Monkey Grip by Helen Garner

Published in 1977 and made into a film in 1982, Helen Garner's first novel of share houses, junkies, and irrational, anarchic desire in 1970s Melbourne has, over the years, become a counter-cultural Australian classic. Like reading somebody's journal, Monkey Grip bears a remarkable resemblance to the lives of most Australians in their twenties, with the main character Nora trying and failing to extricate herself from a messy relationship with Javo, an actor and a junkie. Monkey Grip is available as a Popular Penguin, so you only need a spare tenner to get your hands on it.

Available here

Candy by Luke Davies

If you've heard about Candy it's likely to be the film version featuring Heath Ledger and Abbie Cornish. But we're here to tell you that the book is better. While it's not like there's a dearth of novels about heroin addiction, Candy is one of the best, and just so happens to be Australian. Davies had a habit for over a decade, so he brings the reality of his experiences to a story where the horror of addiction is coupled with love, tenderness and utter confusion. Easy to read, Candy isn't always easy to deal with, because unlike other counter-cultural mavericks, Davies doesn't glamourise a story which, although beautiful, is still one of heartbreak and loss.

Available here

Blue Skies by Helen Hodgman

Only recently re-published, Blue Skies is a bleak insight into the life of a new houswife and mother trapped in the bland hell of 1970s Tasmanian suburbia. Bored with a husband who rarely comes home, she lives for the two days a week she can escape the suburbs and lose herself in weird affairs with, amongst others, her best friend's kaftan-wearing husband.

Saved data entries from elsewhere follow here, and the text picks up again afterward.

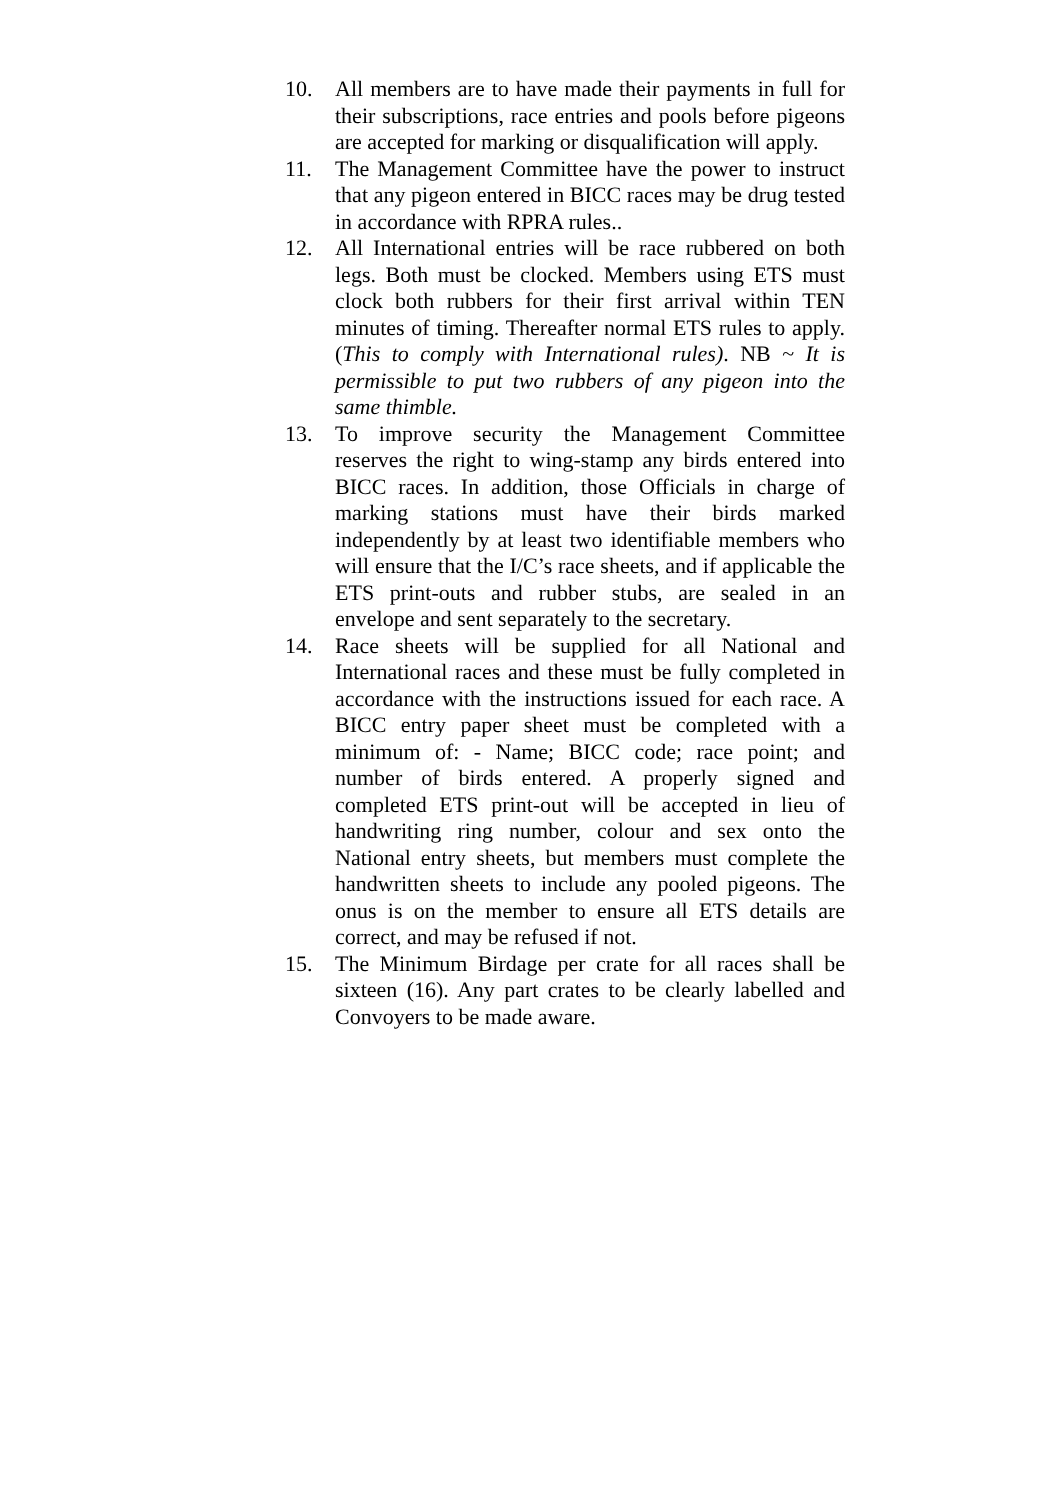10. All members are to have made their payments in full for their subscriptions, race entries and pools before pigeons are accepted for marking or disqualification will apply.
11. The Management Committee have the power to instruct that any pigeon entered in BICC races may be drug tested in accordance with RPRA rules..
12. All International entries will be race rubbered on both legs. Both must be clocked. Members using ETS must clock both rubbers for their first arrival within TEN minutes of timing. Thereafter normal ETS rules to apply. (This to comply with International rules). NB ~ It is permissible to put two rubbers of any pigeon into the same thimble.
13. To improve security the Management Committee reserves the right to wing-stamp any birds entered into BICC races. In addition, those Officials in charge of marking stations must have their birds marked independently by at least two identifiable members who will ensure that the I/C’s race sheets, and if applicable the ETS print-outs and rubber stubs, are sealed in an envelope and sent separately to the secretary.
14. Race sheets will be supplied for all National and International races and these must be fully completed in accordance with the instructions issued for each race. A BICC entry paper sheet must be completed with a minimum of: - Name; BICC code; race point; and number of birds entered. A properly signed and completed ETS print-out will be accepted in lieu of handwriting ring number, colour and sex onto the National entry sheets, but members must complete the handwritten sheets to include any pooled pigeons. The onus is on the member to ensure all ETS details are correct, and may be refused if not.
15. The Minimum Birdage per crate for all races shall be sixteen (16). Any part crates to be clearly labelled and Convoyers to be made aware.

Hodgman's books were praised to the skies when they were published in the '70s, but then circumstances intervened and her writing went out of print until Text brought them back to life this year as 'lost classics.'

Available here

And The Ass Saw The Angel by Nick Cave

Is there anything Nick Cave can't do? Alongside fronting The Bad Seeds, Grinderman and The Birthday Party, penning the screenplays for The Proposition and Lawless, and generally being one of our all-round favourite people, Cave has written two novels; one good, one less so. And The Ass Saw The Angel, published in 1989, is the good one, told from the perspective of a mute living as an outcast in a small town in the Southern US. It's a world of incest, religious fanatacism, madness, and drinking, and like anything Nick Cave, a terrible Biblical revenge will be wrought.